Soler y Manonelles, Urbici. Sketch for “La Llama,” unrealized(?) bas-relief sculpture for Las Cristalerías Rigolleau, Buenos Aires, 1928. 7-7/8 x 9-1/16 in., pencil and white gouache on paper, very good, small closed tear to right edge. Signed lower right. With typed, detached caption identifying artist, date, and project, in Spanish.
Soler (1890-1953) was a classically trained Catalan sculptor involved in the Noucentisme movement. In 1925, influential Argentinian architect and urban planner Jorge Bunge invited him to Buenos Aires to collaborate on the ornamentation of a number of public buildings.This sketch may have been part of a proposed series of overdoor bas-relief panels for the headquarters of the glassmaker Cristalerías Rigolleau, a building designed by Bunge. The actual, finished panels represent various stages of traditional glassmaking in a style that differs greatly from this allegorical sketch.

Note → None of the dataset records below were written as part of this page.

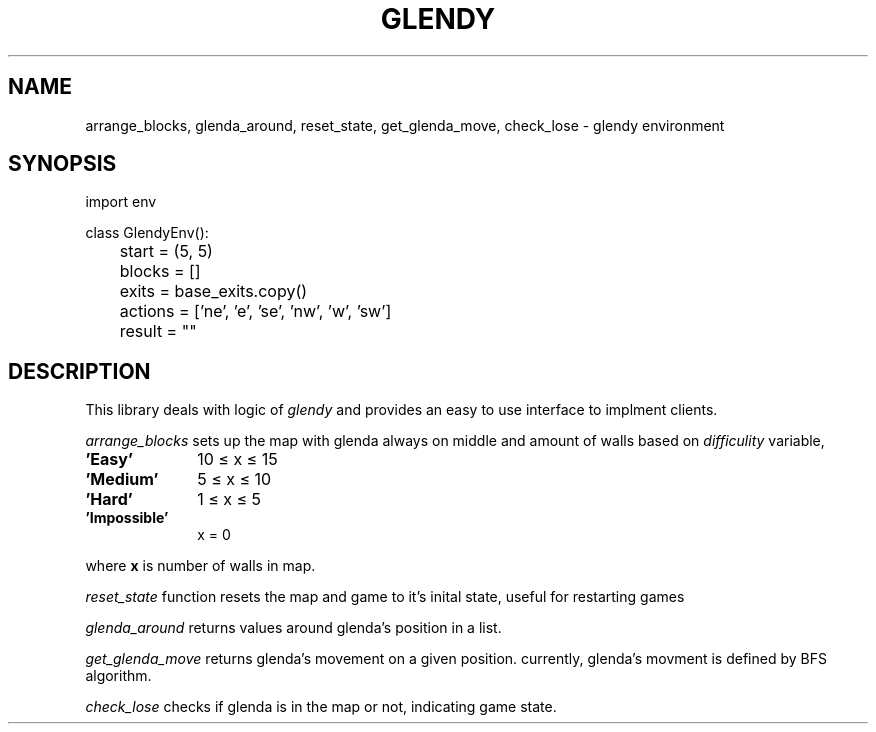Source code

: .TH GLENDY 3
.SH NAME
arrange_blocks, glenda_around, reset_state,
get_glenda_move, check_lose \- glendy environment
.SH SYNOPSIS
.EX
.sp 0.3v
import env

class GlendyEnv():

	start = (5, 5)
	blocks = []
	exits = base_exits.copy()
	actions = ['ne', 'e', 'se', 'nw', 'w', 'sw']
	result = ""
.EE

.SH DESCRIPTION
This library deals with logic of
.I glendy
and provides an easy to use interface to implment clients.

.I arrange_blocks
sets up the map with glenda always on middle
and amount of walls based on 
.I difficulity
variable,
.TP 10
.B 'Easy'
10 ≤ x ≤ 15
.TP 10
.B 'Medium'
5 ≤ x ≤ 10
.TP 10
.B 'Hard'
1 ≤ x ≤ 5
.TP 10
.B 'Impossible'
x = 0
.PP
where 
.B x
is number of walls in map.
.PP
.I reset_state
function resets the map and game
to it's inital state, useful for restarting games
.PP
.I glenda_around
returns values around glenda's position in a list.
.PP
.I get_glenda_move
returns glenda's movement on a given position.
currently, glenda's movment is defined by BFS algorithm.
.PP
.I check_lose
checks if glenda is in the map or not, indicating game state.
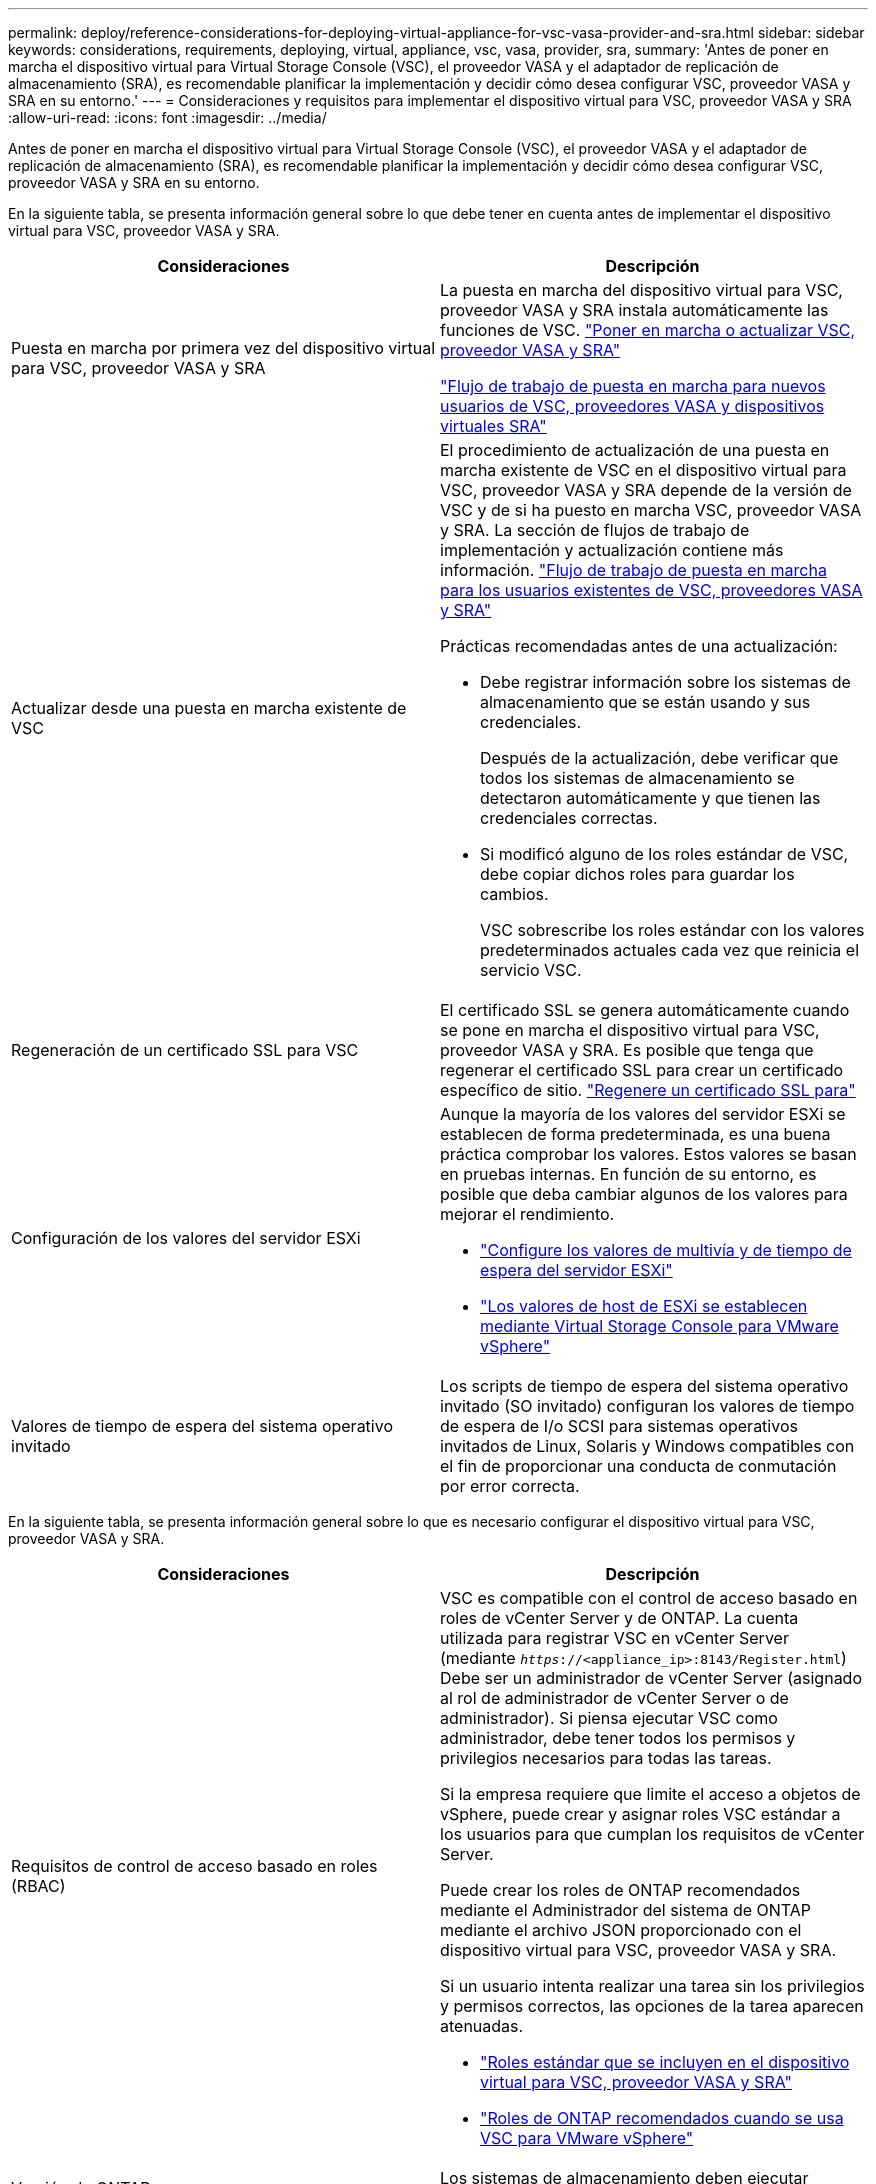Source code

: ---
permalink: deploy/reference-considerations-for-deploying-virtual-appliance-for-vsc-vasa-provider-and-sra.html 
sidebar: sidebar 
keywords: considerations, requirements, deploying, virtual, appliance, vsc, vasa, provider, sra, 
summary: 'Antes de poner en marcha el dispositivo virtual para Virtual Storage Console (VSC), el proveedor VASA y el adaptador de replicación de almacenamiento (SRA), es recomendable planificar la implementación y decidir cómo desea configurar VSC, proveedor VASA y SRA en su entorno.' 
---
= Consideraciones y requisitos para implementar el dispositivo virtual para VSC, proveedor VASA y SRA
:allow-uri-read: 
:icons: font
:imagesdir: ../media/


[role="lead"]
Antes de poner en marcha el dispositivo virtual para Virtual Storage Console (VSC), el proveedor VASA y el adaptador de replicación de almacenamiento (SRA), es recomendable planificar la implementación y decidir cómo desea configurar VSC, proveedor VASA y SRA en su entorno.

En la siguiente tabla, se presenta información general sobre lo que debe tener en cuenta antes de implementar el dispositivo virtual para VSC, proveedor VASA y SRA.

[cols="1a,1a"]
|===
| Consideraciones | Descripción 


 a| 
Puesta en marcha por primera vez del dispositivo virtual para VSC, proveedor VASA y SRA
 a| 
La puesta en marcha del dispositivo virtual para VSC, proveedor VASA y SRA instala automáticamente las funciones de VSC. link:concept-deploy-or-upgrade-ontap-tools.html["Poner en marcha o actualizar VSC, proveedor VASA y SRA"^]

link:concept-installation-workflow-for-new-users.html["Flujo de trabajo de puesta en marcha para nuevos usuarios de VSC, proveedores VASA y dispositivos virtuales SRA"^]



 a| 
Actualizar desde una puesta en marcha existente de VSC
 a| 
El procedimiento de actualización de una puesta en marcha existente de VSC en el dispositivo virtual para VSC, proveedor VASA y SRA depende de la versión de VSC y de si ha puesto en marcha VSC, proveedor VASA y SRA. La sección de flujos de trabajo de implementación y actualización contiene más información. link:concept-installation-workflow-for-existing-users-of-vsc.html["Flujo de trabajo de puesta en marcha para los usuarios existentes de VSC, proveedores VASA y SRA"^]

Prácticas recomendadas antes de una actualización:

* Debe registrar información sobre los sistemas de almacenamiento que se están usando y sus credenciales.
+
Después de la actualización, debe verificar que todos los sistemas de almacenamiento se detectaron automáticamente y que tienen las credenciales correctas.

* Si modificó alguno de los roles estándar de VSC, debe copiar dichos roles para guardar los cambios.
+
VSC sobrescribe los roles estándar con los valores predeterminados actuales cada vez que reinicia el servicio VSC.





 a| 
Regeneración de un certificado SSL para VSC
 a| 
El certificado SSL se genera automáticamente cuando se pone en marcha el dispositivo virtual para VSC, proveedor VASA y SRA. Es posible que tenga que regenerar el certificado SSL para crear un certificado específico de sitio. link:task-regenerate-an-ssl-certificate-for-vsc.html["Regenere un certificado SSL para"^]



 a| 
Configuración de los valores del servidor ESXi
 a| 
Aunque la mayoría de los valores del servidor ESXi se establecen de forma predeterminada, es una buena práctica comprobar los valores. Estos valores se basan en pruebas internas. En función de su entorno, es posible que deba cambiar algunos de los valores para mejorar el rendimiento.

* link:task-configure-esx-server-multipathing-and-timeout-settings.html["Configure los valores de multivía y de tiempo de espera del servidor ESXi"^]
* link:reference-esx-host-values-set-by-vsc-for-vmware-vsphere.html["Los valores de host de ESXi se establecen mediante Virtual Storage Console para VMware vSphere"^]




 a| 
Valores de tiempo de espera del sistema operativo invitado
 a| 
Los scripts de tiempo de espera del sistema operativo invitado (SO invitado) configuran los valores de tiempo de espera de I/o SCSI para sistemas operativos invitados de Linux, Solaris y Windows compatibles con el fin de proporcionar una conducta de conmutación por error correcta.

|===
En la siguiente tabla, se presenta información general sobre lo que es necesario configurar el dispositivo virtual para VSC, proveedor VASA y SRA.

[cols="1a,1a"]
|===
| Consideraciones | Descripción 


 a| 
Requisitos de control de acceso basado en roles (RBAC)
 a| 
VSC es compatible con el control de acceso basado en roles de vCenter Server y de ONTAP. La cuenta utilizada para registrar VSC en vCenter Server (mediante `_https_://<appliance_ip>:8143/Register.html`) Debe ser un administrador de vCenter Server (asignado al rol de administrador de vCenter Server o de administrador). Si piensa ejecutar VSC como administrador, debe tener todos los permisos y privilegios necesarios para todas las tareas.

Si la empresa requiere que limite el acceso a objetos de vSphere, puede crear y asignar roles VSC estándar a los usuarios para que cumplan los requisitos de vCenter Server.

Puede crear los roles de ONTAP recomendados mediante el Administrador del sistema de ONTAP mediante el archivo JSON proporcionado con el dispositivo virtual para VSC, proveedor VASA y SRA.

Si un usuario intenta realizar una tarea sin los privilegios y permisos correctos, las opciones de la tarea aparecen atenuadas.

* link:concept-standard-roles-packaged-with-virtual-appliance-for-vsc-vp-and-sra.html["Roles estándar que se incluyen en el dispositivo virtual para VSC, proveedor VASA y SRA"^]
* link:concept-recommended-ontap-roles-when-using-vsc-for-vmware-vsphere.html["Roles de ONTAP recomendados cuando se usa VSC para VMware vSphere"^]




 a| 
Versión de ONTAP
 a| 
Los sistemas de almacenamiento deben ejecutar ONTAP 9.1, 9.3, 9.5, 9.6 o 9.7.



 a| 
Perfiles de funcionalidad de almacenamiento
 a| 
Para usar perfiles de funcionalidad de almacenamiento o configurar alarmas, es necesario habilitar VASA Provider para ONTAP. Después de habilitar VASA Provider, es posible configurar almacenes de datos de VMware Virtual Volumes (vVols), y se pueden crear y gestionar perfiles de capacidades de almacenamiento y alarmas.

Las alarmas se avisan cuando un volumen o un agregado tienen una capacidad casi completa o cuando un almacén de datos ya no cumple con el perfil de la funcionalidad de almacenamiento asociada.

|===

Soler remained in Argentina until 1930, after which he traveled throughout the Americas, completing important important commissions in Peru, Mexico, and the US. Prevented from returning home by the Spanish Civil War, he lived a peripatetic life until eventually settling in El Paso, Texas, where he continued to work and teach until his death. El Paso is also the site of his most famous sculpture, Cristo Rey, commissioned as an anticommunist monument by a Catalan priest who led a congregation in Smeltertown.